An essential part of that gospel is the unflinching presentation of the lost condition of all men: not possibly lost, or both lost and saved, but children of wrath. This is the doom from which Christ saves those who come unto Him. Often we will be overwhelmed by the responsibility of gospel stewardship. To be a savor of life unto life and death unto death-who is sufficient for these things? Often we will be amazed at God’s choice of us in Christ before the world began. Often we will weep over those who oppose themselves and rush on to destruction. But if we hold to the gospel, we hold to the sovereign word of the sovereign Lord of salvation who gives repentance and remission of sins, who makes those who are no people to become the people of God that no flesh should glory in His presence. The Judge of all the earth does right, and if we imagine a more merciful God than the Father of the crucified Savior, we have yet to understand the depth and the height of salvation. It is easy to play at being God-easy but perilous. Let us be content with the "Why?" of the abandoned Christ, and trust as He did in the perfect righteousness, justice and mercy of the Father who gave Him a people, a treasure people of His own possession forever.

Endnotes
1. Gardner C. Quarton, "Deliberate Efforts to Control Human Behavior and Modify Personality." Daedalus, 96:3, Summer 1967, pp. 837-853.

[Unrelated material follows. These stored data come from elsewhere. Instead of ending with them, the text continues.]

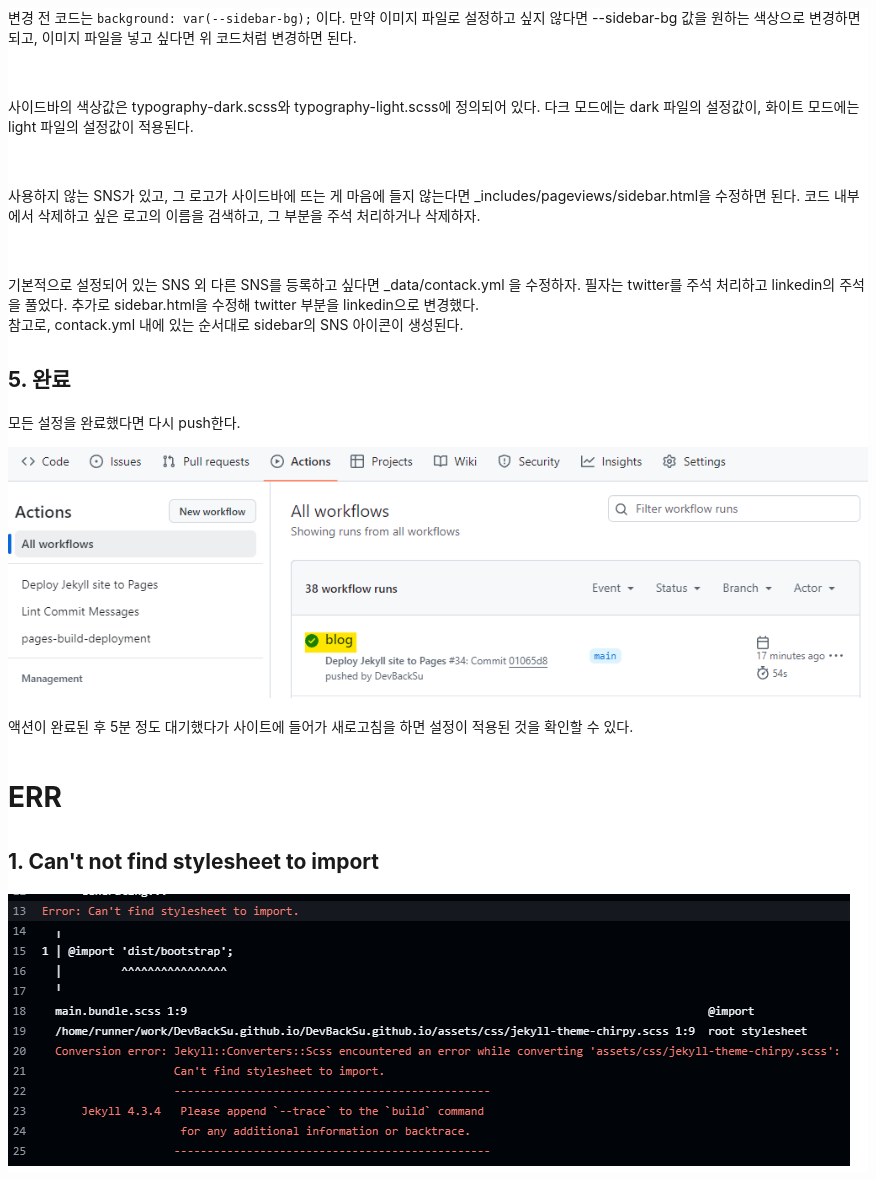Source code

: 변경 전 코드는 `background: var(--sidebar-bg);` 이다. 만약 이미지 파일로 설정하고 싶지 않다면 --sidebar-bg 값을 원하는 색상으로 변경하면 되고, 이미지 파일을 넣고 싶다면 위 코드처럼 변경하면 된다.

<br/>

사이드바의 색상값은 typography-dark.scss와 typography-light.scss에 정의되어 있다. 다크 모드에는 dark 파일의 설정값이, 화이트 모드에는 light 파일의 설정값이 적용된다.

<br/>

사용하지 않는 SNS가 있고, 그 로고가 사이드바에 뜨는 게 마음에 들지 않는다면 _includes/pageviews/sidebar.html을 수정하면 된다. 코드 내부에서 삭제하고 싶은 로고의 이름을 검색하고, 그 부분을 주석 처리하거나 삭제하자.

<br/>

기본적으로 설정되어 있는 SNS 외 다른 SNS를 등록하고 싶다면 _data/contack.yml 을 수정하자. 필자는 twitter를 주석 처리하고 linkedin의 주석을 풀었다. 추가로 sidebar.html을 수정해 twitter 부분을 linkedin으로 변경했다.<br/>
참고로, contack.yml 내에 있는 순서대로 sidebar의 SNS 아이콘이 생성된다.

## 5. 완료

모든 설정을 완료했다면 다시 push한다.

![end](/assets/img/post_img/blog_img/end.png)<br/>

액션이 완료된 후 5분 정도 대기했다가 사이트에 들어가 새로고침을 하면 설정이 적용된 것을 확인할 수 있다.


# ERR

## 1. Can't not find stylesheet to import

![err](/assets/img/post_img/blog_img/err1.png)
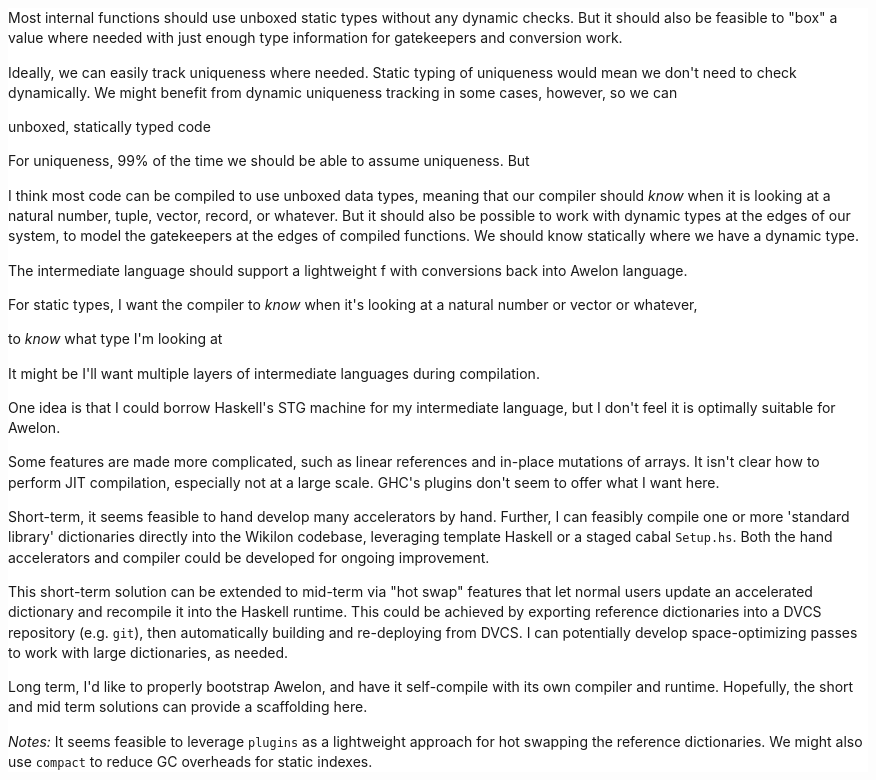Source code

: Most internal functions should use unboxed static types without any dynamic checks. But it should also be feasible to "box" a value where needed with just enough type information for gatekeepers and conversion work.

Ideally, we can easily track uniqueness where needed. Static typing of uniqueness would mean we don't need to check dynamically. We might benefit from dynamic uniqueness tracking in some cases, however, so we can 



unboxed, statically typed code

For uniqueness, 99% of the time we should be able to assume uniqueness. But 

I think most code can be compiled to use unboxed data types, meaning that our compiler should *know* when it is looking at a natural number, tuple, vector, record, or whatever. But it should also be possible to work with dynamic types at the edges of our system, to model the gatekeepers at the edges of compiled functions. We should know statically where we have a dynamic type.




The intermediate language should support a lightweight f with conversions back into Awelon language. 




For static types, I want the compiler to *know* when it's looking at a natural number or vector or whatever, 

 to *know* what type I'm looking at


It might be I'll want multiple layers of intermediate languages during compilation. 

One idea is that I could borrow Haskell's STG machine for my intermediate language, but I don't feel it is optimally suitable for Awelon.




Some features are made more complicated, such as linear references and in-place mutations of arrays. It isn't clear how to perform JIT compilation, especially not at a large scale. GHC's plugins don't seem to offer what I want here.



Short-term, it seems feasible to hand develop many accelerators by hand. Further, I can feasibly compile one or more 'standard library' dictionaries directly into the Wikilon codebase, leveraging template Haskell or a staged cabal `Setup.hs`. Both the hand accelerators and compiler could be developed for ongoing improvement.

This short-term solution can be extended to mid-term via "hot swap" features that let normal users update an accelerated dictionary and recompile it into the Haskell runtime. This could be achieved by exporting reference dictionaries into a DVCS repository (e.g. `git`), then automatically building and re-deploying from DVCS. I can potentially develop space-optimizing passes to work with large dictionaries, as needed.

Long term, I'd like to properly bootstrap Awelon, and have it self-compile with its own compiler and runtime. Hopefully, the short and mid term solutions can provide a scaffolding here.

*Notes:* It seems feasible to leverage `plugins` as a lightweight approach for hot swapping the reference dictionaries. We might also use `compact` to reduce GC overheads for static indexes.
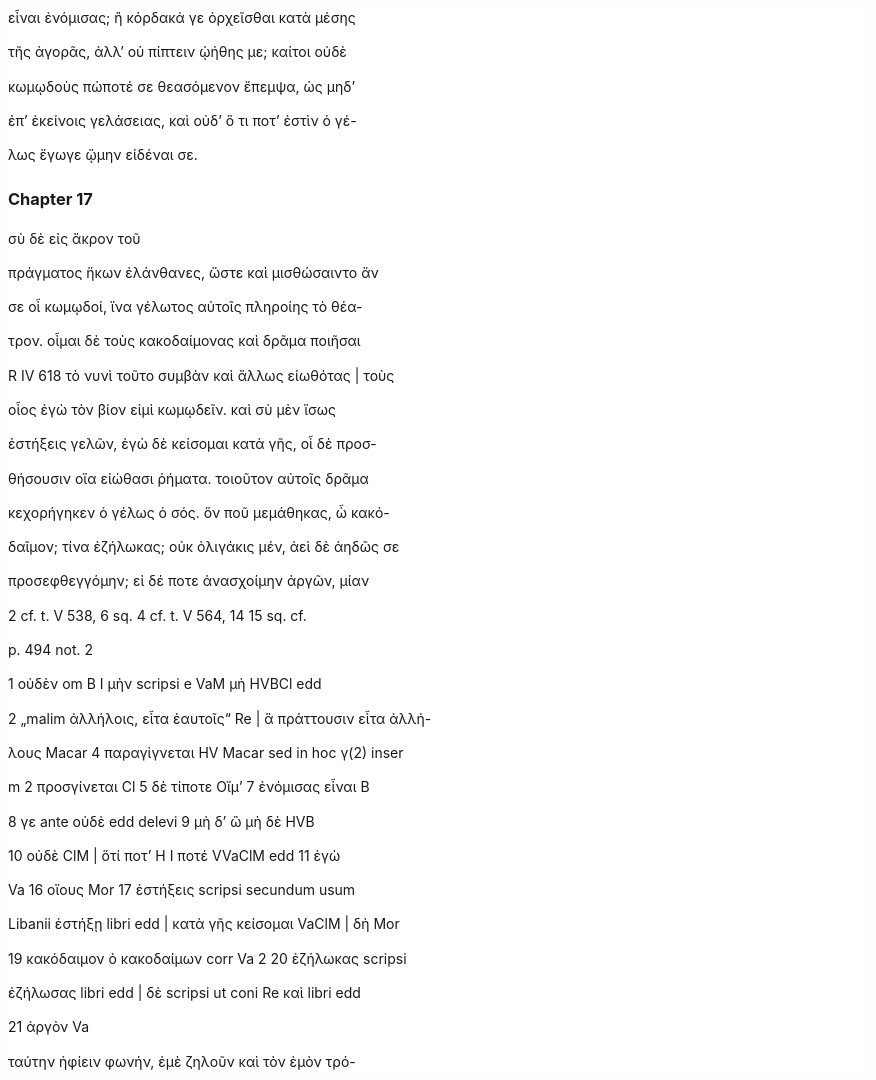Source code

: εἶναι ἐνόμισας; ἢ κόρδακά γε ὀρχεῖσθαι κατὰ μέσης

τῆς ἀγορᾶς, ἀλλ’ οὐ πίπτειν ᾠήθης με; καίτοι οὐδὲ

κωμῳδοὺς πώποτέ σε θεασόμενον ἔπεμψα, ὡς μηδ’

<lb n="10"/> ἐπ’ ἐκείνοις γελάσειας, καὶ οὐδ’ ὅ τι ποτ’ ἐστὶν ὁ γέ-

λως ἔγωγε ᾤμην εἰδέναι σε.</p>


### Chapter 17

<p>σὺ δὲ εἰς ἄκρον τοῦ

πράγματος ἥκων ἐλάνθανες, ὥστε καὶ μισθώσαιντο ἄν

σε οἶ κωμῳδοί, ἴνα γέλωτος αὐτοῖς πληροίης τὸ θέα-

τρον. οἶμαι δὲ τοὺς κακοδαίμονας καὶ δρᾶμα ποιῆσαι

<note type="marginal">R IV 618</note> τὸ νυνὶ τοῦτο συμβὰν καὶ ἄλλως εἰωθότας | τοὺς

<lb n="16"/> οἷος ἐγὼ τὸν βίον εἰμὶ κωμῳδεῖν. καὶ σὺ μὲν ἴσως

ἑστήξεις γελῶν, ἐγὼ δὲ κείσομαι κατὰ γῆς, οἶ δὲ προσ-

θήσουσιν οἵα εἰώθασι ῥήματα. τοιοῦτον αὐτοῖς δρᾶμα

κεχορήγηκεν ὁ γέλως ὁ σός. ὅν ποῦ μεμάθηκας, ὦ κακό-

<lb n="20"/> δαῖμον; τίνα ἐζήλωκας; οὐκ ὀλιγάκις μέν, ἀεὶ δὲ ἀηδῶς σε

προσεφθεγγόμην; εἰ δέ ποτε ἀνασχοίμην ἀργῶν, μίαν

<note type="footnote">2 cf. t. V 538, 6 sq. 4 cf. t. V 564, 14 15 sq. cf.

p. 494 not. 2</note>

<note type="footnote">1 οὐδὲν om Β Ι μὴν scripsi e VaM μὴ HVBCl edd

2 „malim ἀλλήλοις, εἶτα ἑαυτοῖς“ Re | ἃ πράττουσιν εἶτα ἀλλή-

λους Macar 4 παραγἰγνεται HV Macar sed in hoc γ(2) inser

m 2 προσγίνεται Cl 5 δὲ τίποτε Οἴμ’ 7 ἐνόμισας εἷναι Β</note>

<note type="footnote">8 γε ante οὐδὲ edd delevi 9 μὴ δ’ ὢ μὴ δὲ HVB</note>

<note type="footnote">10 οὐδὲ ClM | ὅτί ποτ’ Η Ι ποτέ VVaClM edd 11 ἐγὼ

Va 16 οἴους Mor 17 ἑστήξεις scripsi secundum usum

Libanii ἑστήξῃ libri edd | κατὰ γῆς κείσομαι VaClM | δὴ Mor</note>

<note type="footnote">19 κακόδαιμον ὁ κακοδαίμων corr Va 2 20 ἐζήλωκας scripsi

ἐζήλωσας libri edd | δὲ scripsi ut coni Re καὶ libri edd

21 ἀργὸν Va</note>



<pb n="559"/>

ταύτην ἠφίειν φωνήν, ἐμὲ ζηλοῦν καὶ τὸν ἐμὸν τρό-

2. Albert Camus, The Myth of Sisyphus (New York: Vintage 1955) p. 90.
3. See the article, "Universalism and Evangelism," by Dr. James I. Packer presented as a study paper to the World Congress on Evangelism in Berlin, 1966.
4. See the article referred to above.
5. So Brunner speaks of "the unmistakable ground-tone of Biblical revelation" that relativizes the unequivocal expressions of damnation in the Bible. See Harry Buis, The Doctrine of Eternal Punishment (Philadelphia: Presbyterian and Reformed, 1957) p. 106.
6. Karl Barth, Church Dogmatics (New York: Scribners) II:2, p. 496.
See, for example, the statement in Thomas Wieser, ed., Planning for Mission (New York: The U.S. Conference for the WCC, 1966) pp. 54, 55.
8. Dr. Stuart B. Babbage quoted this phrase from P. T. Forsyth in a paper on "The Fallenness of Man" read at the World Congress on Evangelism.